Thomas R. Watters is a Senior Scientist of the Center for Earth and Planetary Studies of the National Air and Space Museum, Smithsonian Institution. He received his BS in earth science from West Chester University in 1977, his MA in geology from Bryn Mawr College in 1979, and his PhD in geology from George Washington University in 1985. He joined the staff of the Center for Earth and Planetary Studies in 1984 as a research geologist and served as Chairman of the Center from 1989 to 1998. Dr. Watters is the Director of the NASA Regional Planetary Image Facility housed in CEPS and is curator of the Museum's Earth Today: A Digital View of our Dynamic Planet display.

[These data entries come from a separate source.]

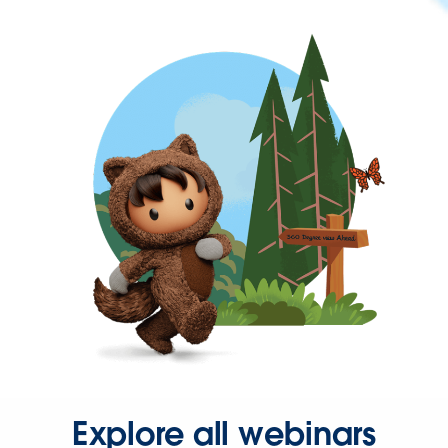
Explore all webinars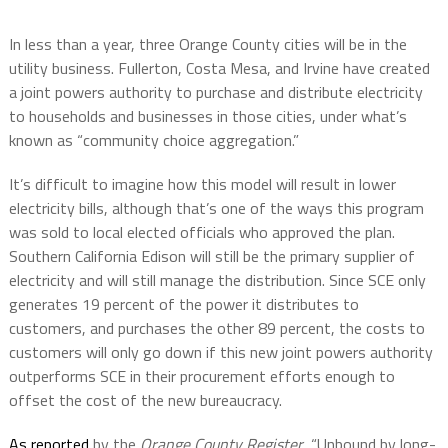
In less than a year, three Orange County cities will be in the
utility business. Fullerton, Costa Mesa, and Irvine have created
a joint powers authority to purchase and distribute electricity
to households and businesses in those cities, under what’s
known as “community choice aggregation.”
It’s difficult to imagine how this model will result in lower
electricity bills, although that’s one of the ways this program
was sold to local elected officials who approved the plan.
Southern California Edison will still be the primary supplier of
electricity and will still manage the distribution. Since SCE only
generates 19 percent of the power it distributes to
customers, and purchases the other 89 percent, the costs to
customers will only go down if this new joint powers authority
outperforms SCE in their procurement efforts enough to
offset the cost of the new bureaucracy.
As reported
by the
Orange County Register
, “Unbound by long-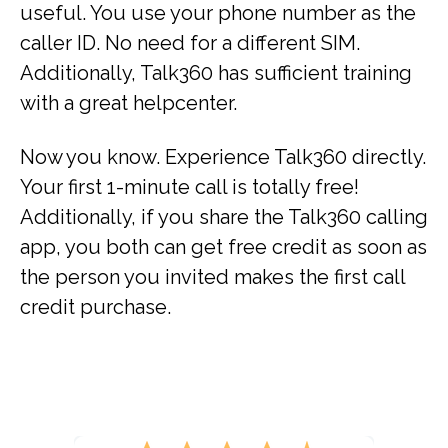
useful. You use your phone number as the
caller ID. No need for a different SIM.
Additionally, Talk360 has sufficient training
with a great helpcenter.
Now you know. Experience Talk360 directly.
Your first 1-minute call is totally free!
Additionally, if you share the Talk360 calling
app, you both can get free credit as soon as
the person you invited makes the first call
credit purchase.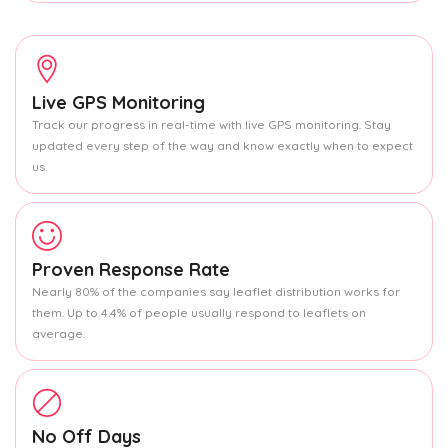
Live GPS Monitoring
Track our progress in real-time with live GPS monitoring. Stay
updated every step of the way and know exactly when to expect
us.
Proven Response Rate
Nearly 80% of the companies say leaflet distribution works for
them. Up to 4.4% of people usually respond to leaflets on
average.
No Off Days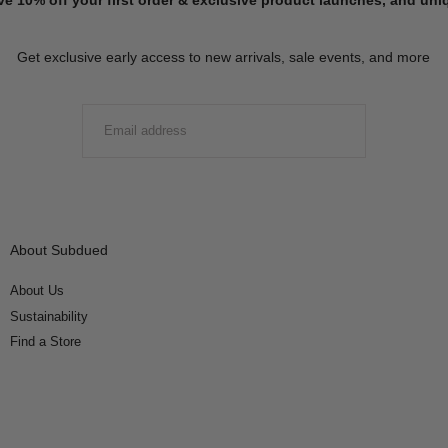
Get exclusive early access to new arrivals, sale events, and more
EMAIL
SUBMIT
About Subdued
About Us
Sustainability
Find a Store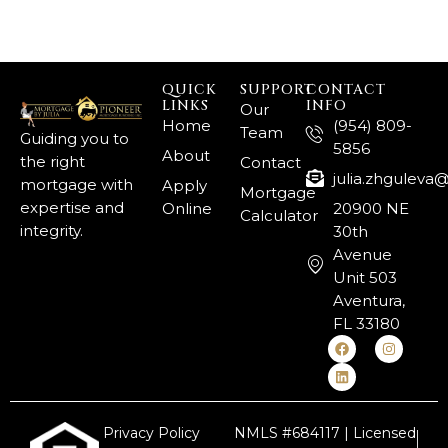
QUICK
SUPPORT
CONTACT
LINKS
INFO
Our
Home
(954) 809-
Team
Guiding you to
5856
About
the right
Contact
julia.zhgulev
mortgage with
Apply
Mortgage
expertise and
Online
20900 NE
Calculator
integrity.
30th
Avenue
Unit 503
Aventura,
FL 33180
Privacy Policy
NMLS #684117 | Licensed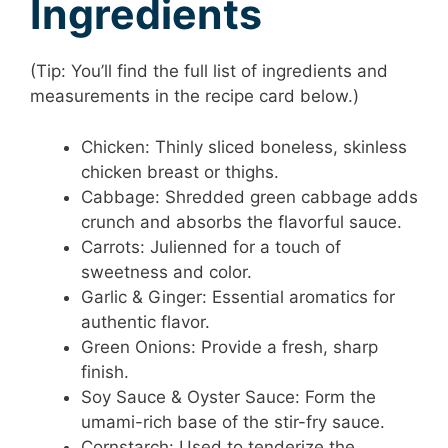
Ingredients
(Tip: You’ll find the full list of ingredients and
measurements in the recipe card below.)
Chicken: Thinly sliced boneless, skinless
chicken breast or thighs.
Cabbage: Shredded green cabbage adds
crunch and absorbs the flavorful sauce.
Carrots: Julienned for a touch of
sweetness and color.
Garlic & Ginger: Essential aromatics for
authentic flavor.
Green Onions: Provide a fresh, sharp
finish.
Soy Sauce & Oyster Sauce: Form the
umami-rich base of the stir-fry sauce.
Cornstarch: Used to tenderize the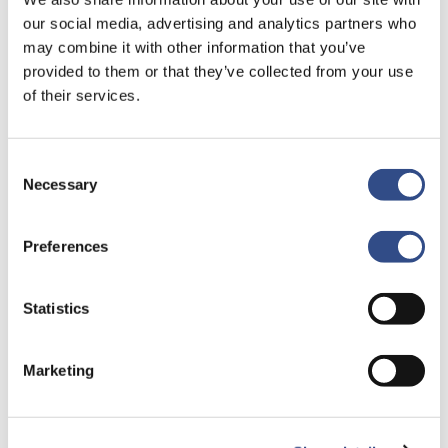
T.A.V. Badge Office
our social media, advertising and analytics partners who
Vliegveldweg 90
may combine it with other information that you’ve
6199 AD Maastricht
provided to them or that they’ve collected from your use
of their services.
By mail
Passenbureau@maa.nl
Consent
Necessary
Selection
You will receive your declaration of no objection after 6
to 8 weeks by post. Only proceed to step 3 after you
Preferences
receive your declaration of no objection.
Statistics
Step 3. Request airport badge
Marketing
Your employer has to complete the form ‘
Application
Airport Badge
digitally and sign the form. Please bring
the completed and signed form with you to you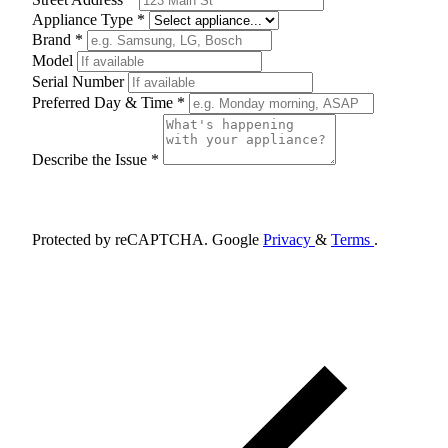
Appliance Type *
Brand *
Model
Serial Number
Preferred Day & Time *
Describe the Issue *
Schedule Appointment
Protected by reCAPTCHA. Google
Privacy
&
Terms
.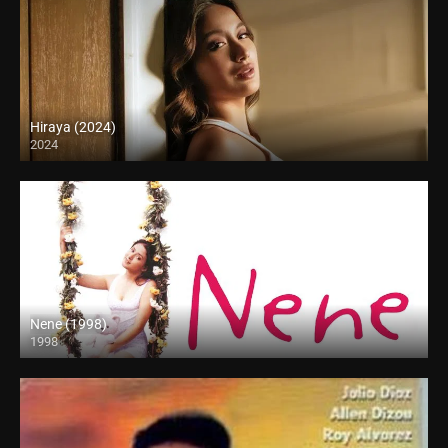
Hiraya (2024)
2024
4K (2160p)
Nene (1998)
1998
SD (480p)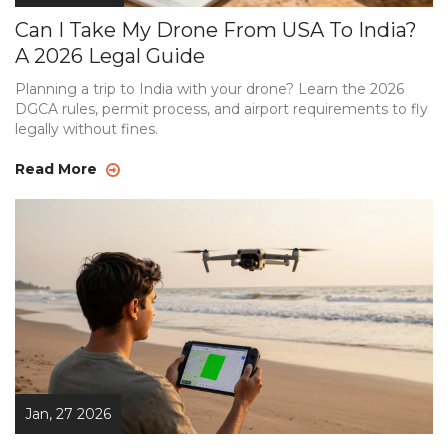
Can I Take My Drone From USA To India?
A 2026 Legal Guide
Planning a trip to India with your drone? Learn the 2026
DGCA rules, permit process, and airport requirements to fly
legally without fines.
Read More
Jan, 27 2026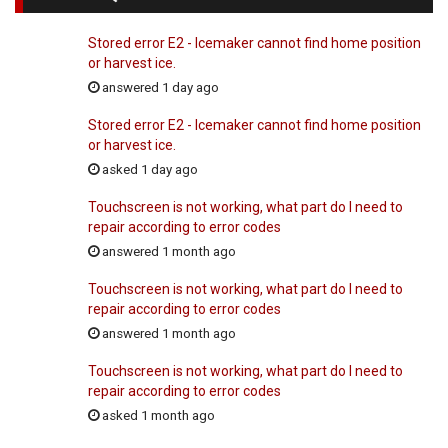
Stored error E2 - Icemaker cannot find home position
or harvest ice.
answered 1 day ago
Stored error E2 - Icemaker cannot find home position
or harvest ice.
asked 1 day ago
Touchscreen is not working, what part do I need to
repair according to error codes
answered 1 month ago
Touchscreen is not working, what part do I need to
repair according to error codes
answered 1 month ago
Touchscreen is not working, what part do I need to
repair according to error codes
asked 1 month ago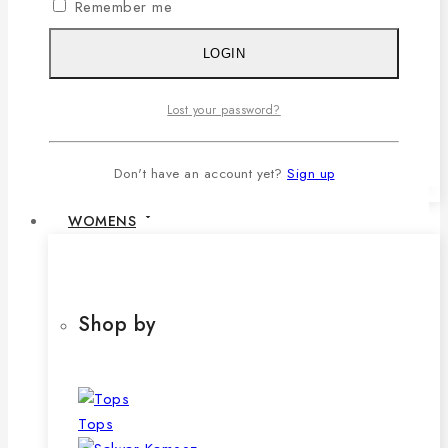
Remember me
1,079৳ .
690
৳
Current price is:
690৳ .
LOGIN
SELECT OPTIONS
This product has multiple variants. The
Lost your password?
options may be chosen on the product
page
Don't have an account yet?
Sign up
WOMENS
Shop by
Tops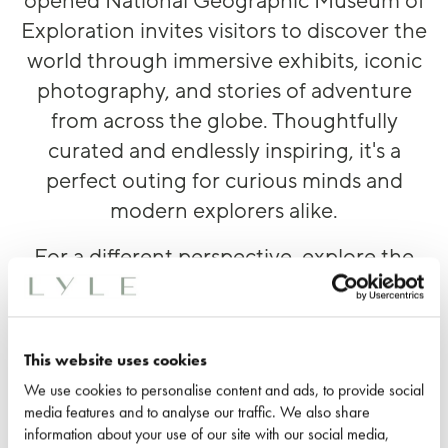
opened National Geographic Museum of
Exploration invites visitors to discover the
world through immersive exhibits, iconic
photography, and stories of adventure
from across the globe. Thoughtfully
curated and endlessly inspiring, it's a
perfect outing for curious minds and
modern explorers alike.
For a different perspective, explore the
museum after dark during its special
evening events, featuring exclusive
exhibit access, live entertainment,
This website uses cookies
themed programming. cocktails, and
We use cookies to personalise content and ads, to provide social
more.
media features and to analyse our traffic. We also share
information about your use of our site with our social media,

Dr. Watters' research interests are in planetary tectonics, planetary geology and geophysics, and remote sensing. His research involves the detailed characterization of tectonic landforms using image and topographic data, and the development of kinematic and mechanical models for their origin. Both analytical and numerical methods are employed in mechanical modeling of tectonic features. His research also involves geophysical modeling of tectonic stresses and determining the mechanical and thermal structure of deformed planetary lithospheres. Dr. Watters has studied tectonic landforms on all the terrestrial planets and the Moon, as well as analog structures on the Earth. Through his studies of tectonic landforms, he hopes to better understand the tectonic and thermal evolution of the solid bodies in our solar system.

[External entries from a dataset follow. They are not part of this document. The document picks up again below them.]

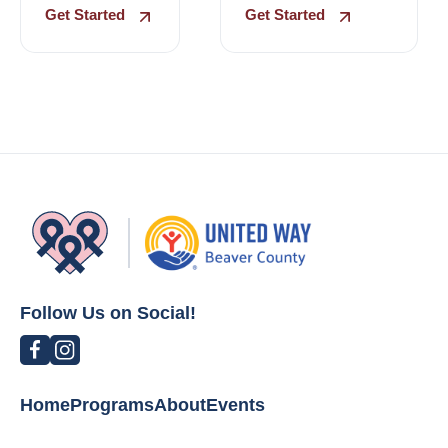
Get Started
Get Started
Follow Us on Social!
Home
Programs
About
Events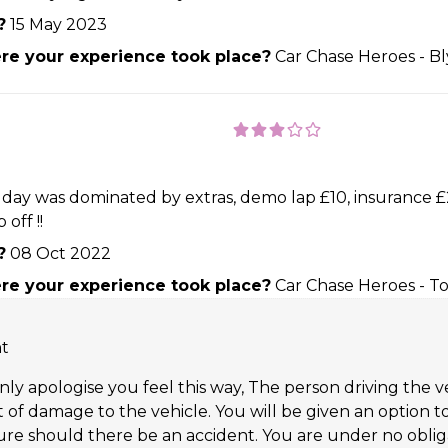
?
15 May 2023
e your experience took place?
Car Chase Heroes - B
y day was dominated by extras, demo lap £10, insurance £2
 off !!
?
08 Oct 2022
e your experience took place?
Car Chase Heroes - T
nt
nly apologise you feel this way, The person driving the ve
vent of damage to the vehicle. You will be given an opti
ure should there be an accident. You are under no obliga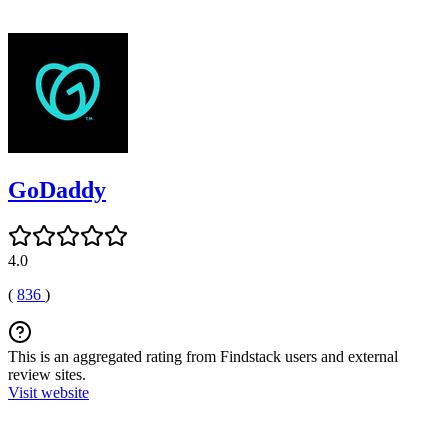
GoDaddy
4.0
(
836
)
This is an aggregated rating from Findstack users and external
review sites.
Visit website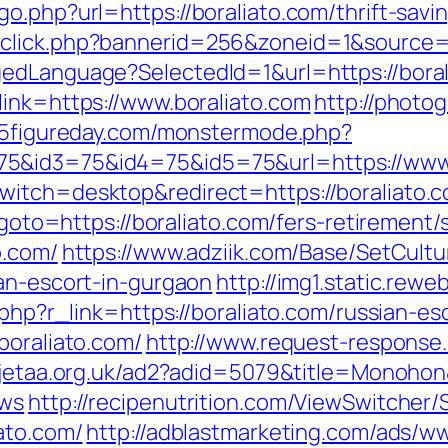
o.php?url=https://boraliato.com/thrift-savin
click.php?bannerid=256&zoneid=1&source=&
edLanguage?SelectedId=1&url=https://boral
link=https://www.boraliato.com
http://photo
.5figureday.com/monstermode.php?
5&id3=75&id4=75&id5=75&url=https://www.
witch=desktop&redirect=https://boraliato.
?goto=https://boraliato.com/fers-retirement/s
o.com/
https://www.adziik.com/Base/SetCultu
ian-escort-in-gurgaon
http://img1.static.rewe
.php?r_link=https://boraliato.com/russian-e
boraliato.com/
http://www.request-response.
.jetaa.org.uk/ad2?adid=5079&title=Monohon&d
ews
http://recipenutrition.com/ViewSwitcher
ato.com/
http://adblastmarketing.com/ads/ww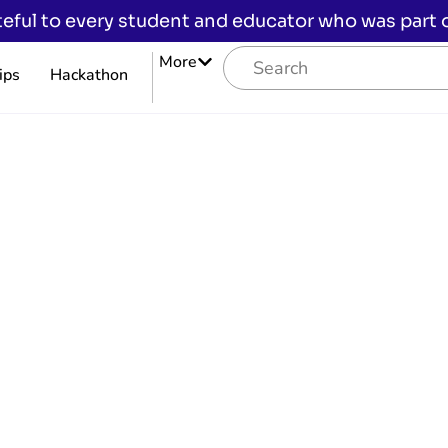
eful to every student and educator who was part of
More
ips
Hackathon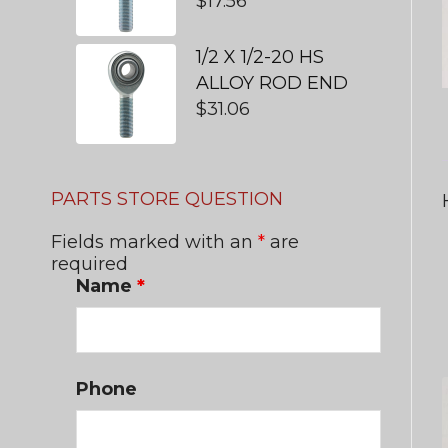
$
17.56
1/2 X 1/2-20 HS
ALLOY ROD END
$
31.06
PARTS STORE QUESTION
Fields marked with an
*
are
required
Name
*
Phone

Dr. Watters is involved in three planetary missions. He is a Participating Scientist on Mars Advanced Radar for Subsurface and Ionospheric Sounding (MARSIS) instrument of the Mars Express Mission. He is using MARSIS radar sounder to look for evidence of buried impact basins in the northern lowlands of Mars and to examine the properties of the enigmatic Medusae Fossae Formation. Dr. Watters is a Participating Scientist on the MErcury Surface, Space ENvironment, GEochemistry, and Ranging (MESSENGER) Mission. He is actively involved in the identification and analysis of tectonic landforms using images and data obtained from MESSENGER. Dr. Watters is also a Participating Scientist on the Lunar Reconnaissance Orbiter Mission. As a member of the Lunar Reconnaissance Orbiter Camera team, he is examining young thrust fault scarps on Moon to determine their spatial distribution and age.